Give again, word for word, every line in the entries below from the line with "12.6% quarter to date, while the" up to and including the line with "Follow Us on X", and no other line.

═══ Information given

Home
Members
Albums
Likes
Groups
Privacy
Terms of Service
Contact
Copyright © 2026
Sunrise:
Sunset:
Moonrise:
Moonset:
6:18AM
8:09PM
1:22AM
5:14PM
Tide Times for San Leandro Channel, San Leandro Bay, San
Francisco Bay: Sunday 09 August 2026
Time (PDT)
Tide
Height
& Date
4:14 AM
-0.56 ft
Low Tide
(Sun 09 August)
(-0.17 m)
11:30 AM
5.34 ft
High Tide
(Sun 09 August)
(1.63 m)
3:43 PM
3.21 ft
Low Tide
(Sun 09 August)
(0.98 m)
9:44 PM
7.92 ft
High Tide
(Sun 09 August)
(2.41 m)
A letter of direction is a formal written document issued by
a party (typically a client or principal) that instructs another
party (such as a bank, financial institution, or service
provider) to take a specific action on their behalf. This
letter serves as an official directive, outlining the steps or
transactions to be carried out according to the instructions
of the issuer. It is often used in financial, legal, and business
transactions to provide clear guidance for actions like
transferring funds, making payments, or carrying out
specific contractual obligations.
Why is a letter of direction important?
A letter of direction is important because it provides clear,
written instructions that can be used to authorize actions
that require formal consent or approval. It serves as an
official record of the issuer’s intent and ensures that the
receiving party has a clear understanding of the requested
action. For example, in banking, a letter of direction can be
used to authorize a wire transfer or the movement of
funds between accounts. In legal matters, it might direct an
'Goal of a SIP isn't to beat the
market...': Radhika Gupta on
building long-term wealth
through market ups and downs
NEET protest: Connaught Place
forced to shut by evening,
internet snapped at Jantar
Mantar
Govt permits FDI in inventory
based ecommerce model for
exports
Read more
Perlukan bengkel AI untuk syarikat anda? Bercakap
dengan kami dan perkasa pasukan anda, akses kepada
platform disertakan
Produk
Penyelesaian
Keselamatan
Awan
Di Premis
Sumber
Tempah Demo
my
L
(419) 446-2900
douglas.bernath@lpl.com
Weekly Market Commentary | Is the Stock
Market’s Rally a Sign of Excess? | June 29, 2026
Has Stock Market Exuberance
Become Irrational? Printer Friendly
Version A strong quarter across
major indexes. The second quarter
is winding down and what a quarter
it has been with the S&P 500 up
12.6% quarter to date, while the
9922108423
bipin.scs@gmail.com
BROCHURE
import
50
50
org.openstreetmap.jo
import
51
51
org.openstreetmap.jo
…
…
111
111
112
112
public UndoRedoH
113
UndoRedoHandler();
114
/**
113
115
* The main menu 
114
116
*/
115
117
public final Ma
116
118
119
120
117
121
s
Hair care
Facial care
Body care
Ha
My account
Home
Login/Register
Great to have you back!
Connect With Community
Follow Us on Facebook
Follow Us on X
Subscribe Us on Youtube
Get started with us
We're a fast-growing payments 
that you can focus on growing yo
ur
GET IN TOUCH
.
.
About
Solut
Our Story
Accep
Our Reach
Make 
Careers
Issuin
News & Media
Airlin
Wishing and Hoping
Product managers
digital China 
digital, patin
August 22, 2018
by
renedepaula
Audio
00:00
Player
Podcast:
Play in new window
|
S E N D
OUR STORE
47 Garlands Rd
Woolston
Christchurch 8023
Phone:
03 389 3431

══════

• [Problem solution]:
12.6% quarter to date, while the
9922108423
bipin.scs@gmail.com
BROCHURE
import
50
50
org.openstreetmap.jo
import
51
51
org.openstreetmap.jo
…
…
111
111
112
112
public UndoRedoH
113
UndoRedoHandler();
114
/**
113
115
* The main menu 
114
116
*/
115
117
public final Ma
116
118
119
120
117
121
s
Hair care
Facial care
Body care
Ha
My account
Home
Login/Register
Great to have you back!
Connect With Community
Follow Us on Facebook
Follow Us on X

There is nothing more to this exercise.